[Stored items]
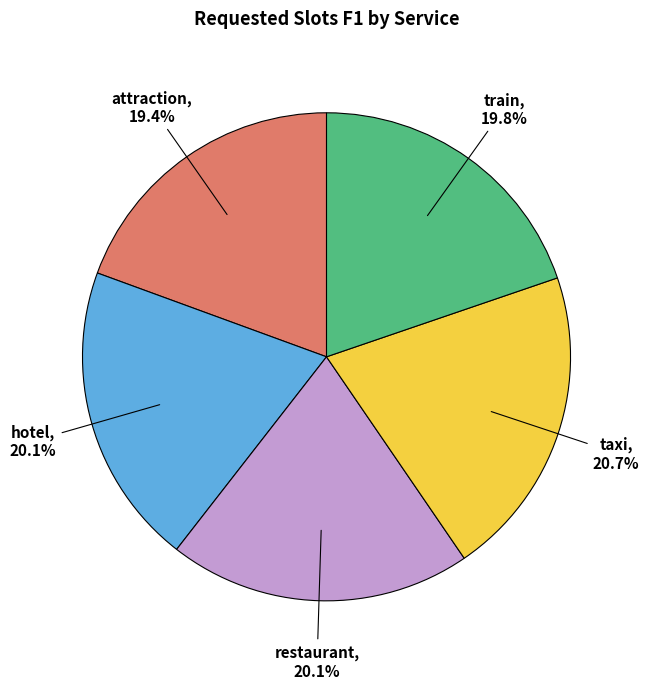

Is there any slice that represents more than half of the pie?

No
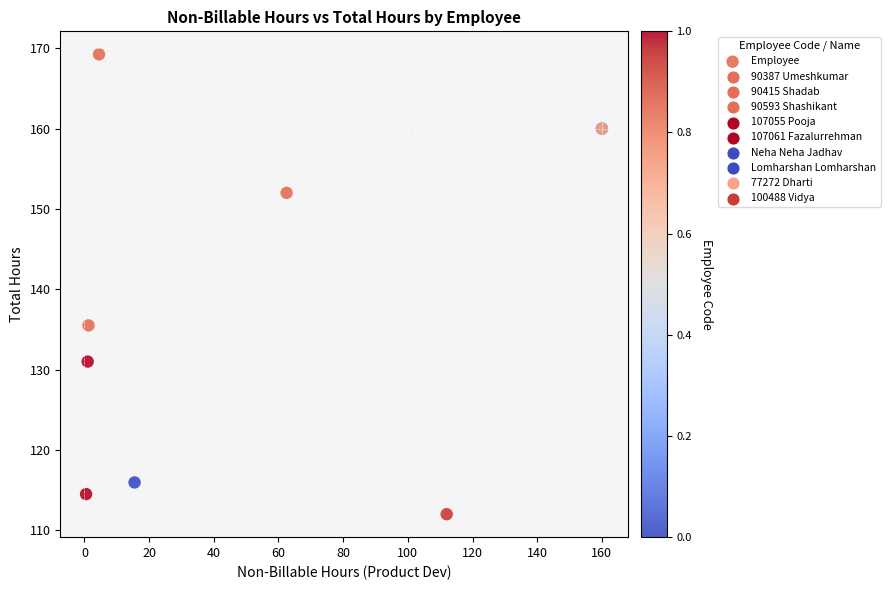

What Y value in the scatter plot is closest to 140?

135.5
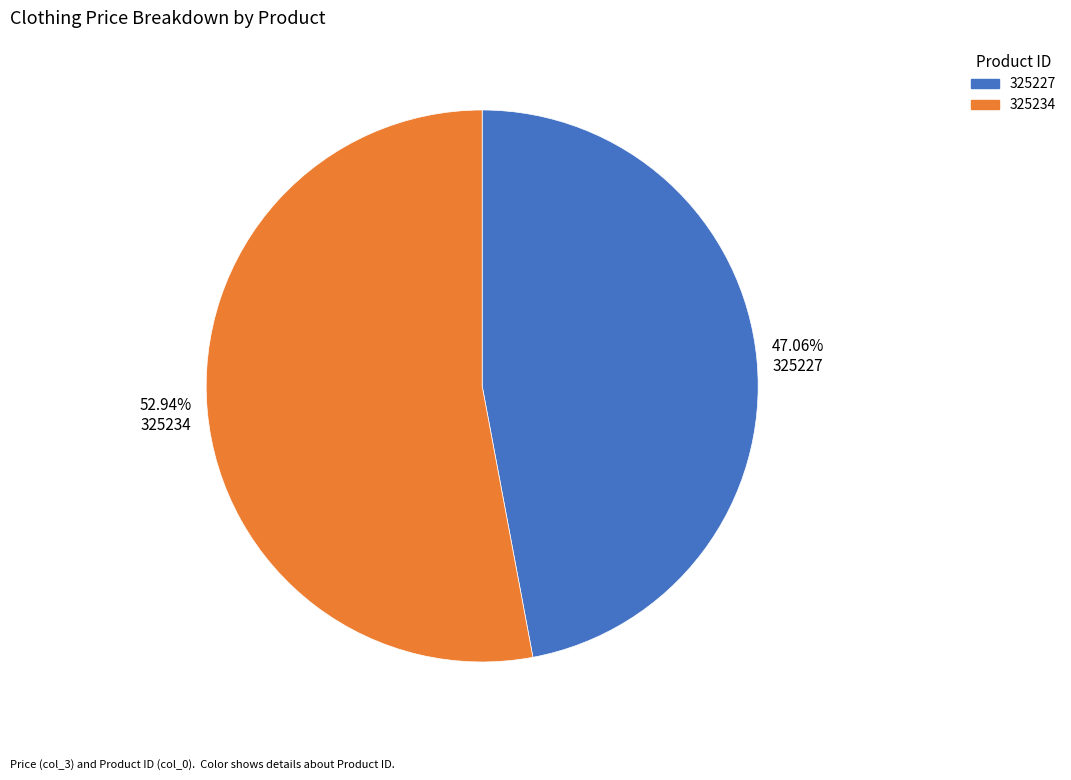

What percentage is the 325234 slice, to the nearest percent?

53%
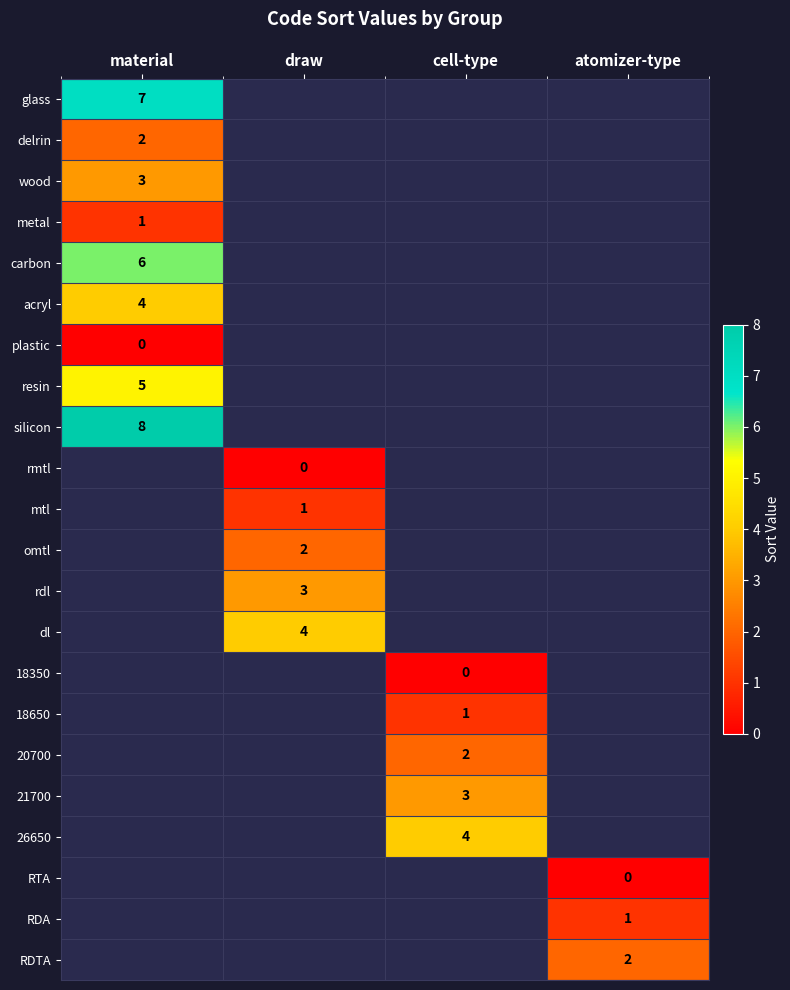

Is it true that 18650 equals 0 at cell-type?

False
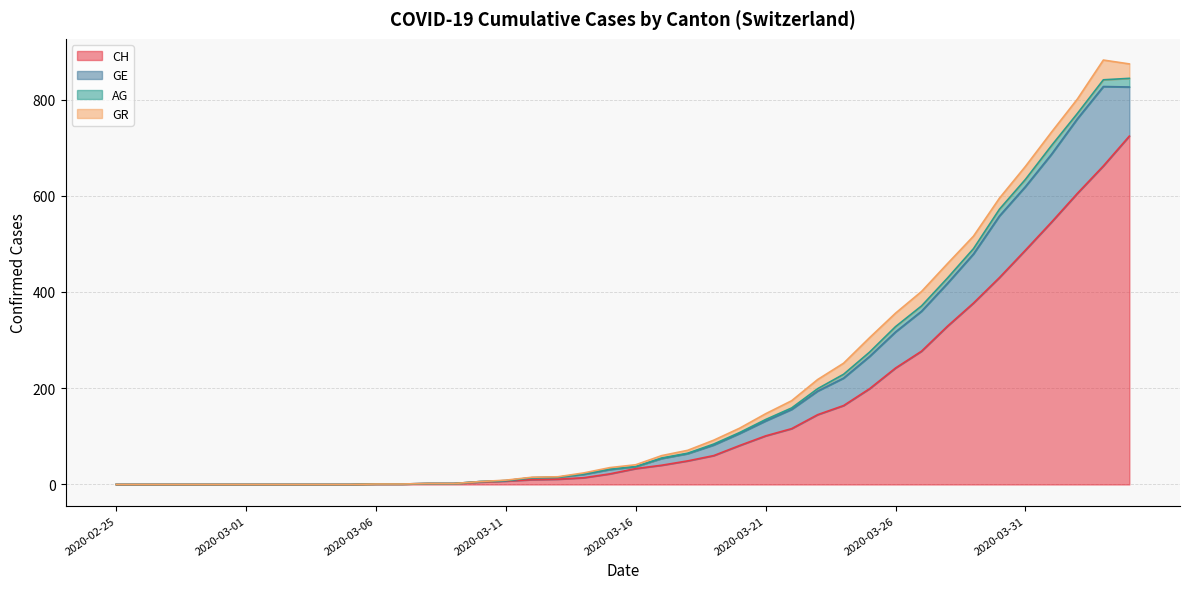

The value of CH at 2020-03-01 is -482. True or false?

False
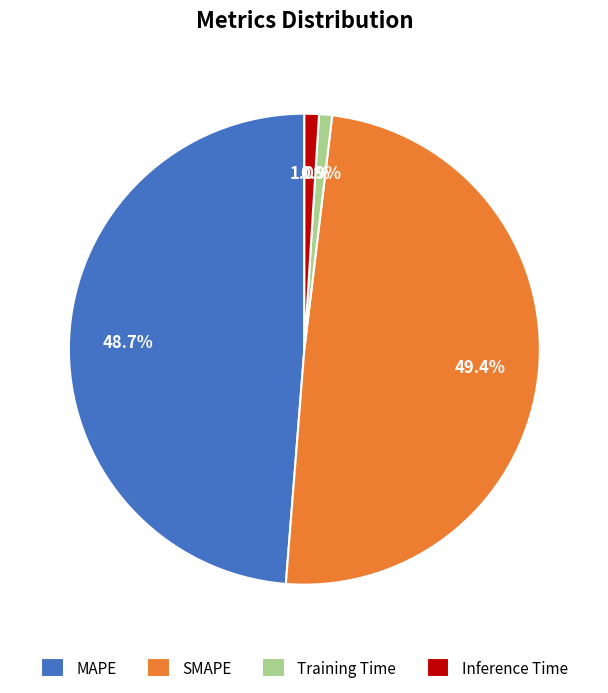

Which category has the biggest portion of the pie?

SMAPE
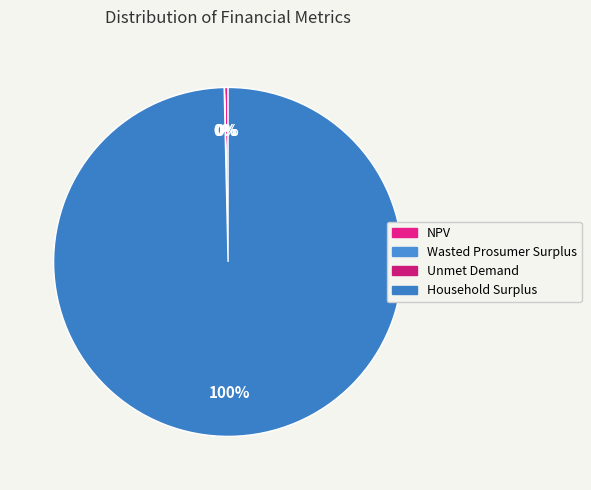

What is the largest slice in the pie chart?

Household Surplus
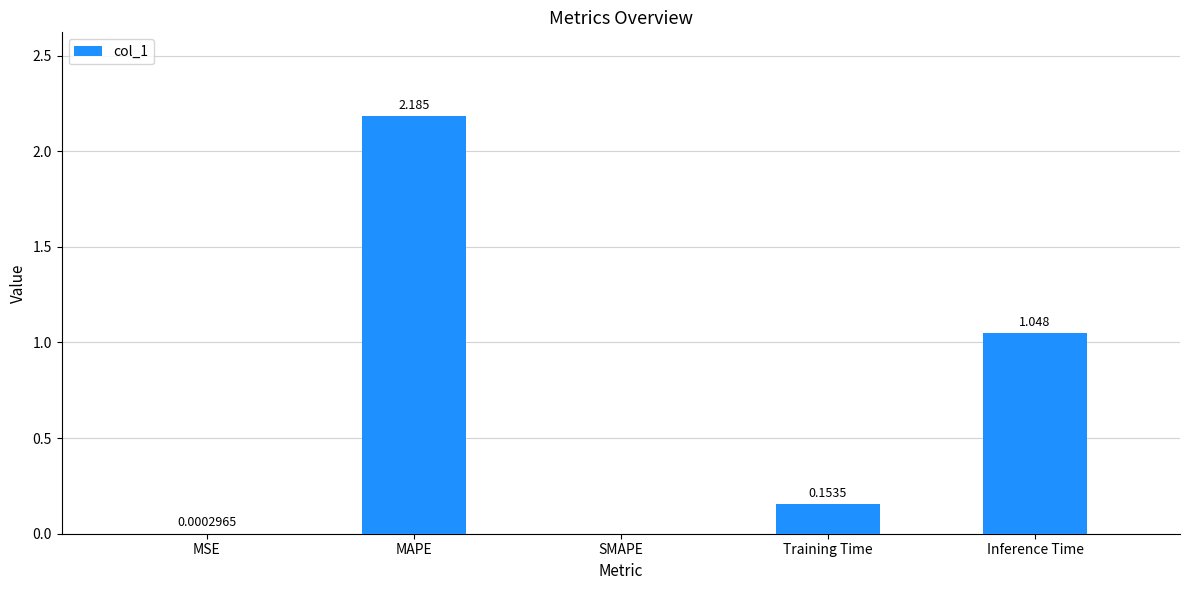

Which category has the highest value across all series?

MAPE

Instructions for the task » Recast the records above as a Markdown table with the columns Row and Line, giving each nonblank line its own numbered row. Leave out blank lines and the pictures.

Response to this task »
| Row | Line |
|---|---|
| 1 | Is there any slice that represents more than half of the pie? |
| 2 | No |
| 3 | What Y value in the scatter plot is closest to 140? |
| 4 | 135.5 |
| 5 | What percentage is the 325234 slice, to the nearest percent? |
| 6 | 53% |
| 7 | Is it true that 18650 equals 0 at cell-type? |
| 8 | False |
| 9 | The value of CH at 2020-03-01 is -482. True or false? |
| 10 | False |
| 11 | Which category has the biggest portion of the pie? |
| 12 | SMAPE |
| 13 | What is the largest slice in the pie chart? |
| 14 | Household Surplus |
| 15 | Which category has the highest value across all series? |
| 16 | MAPE |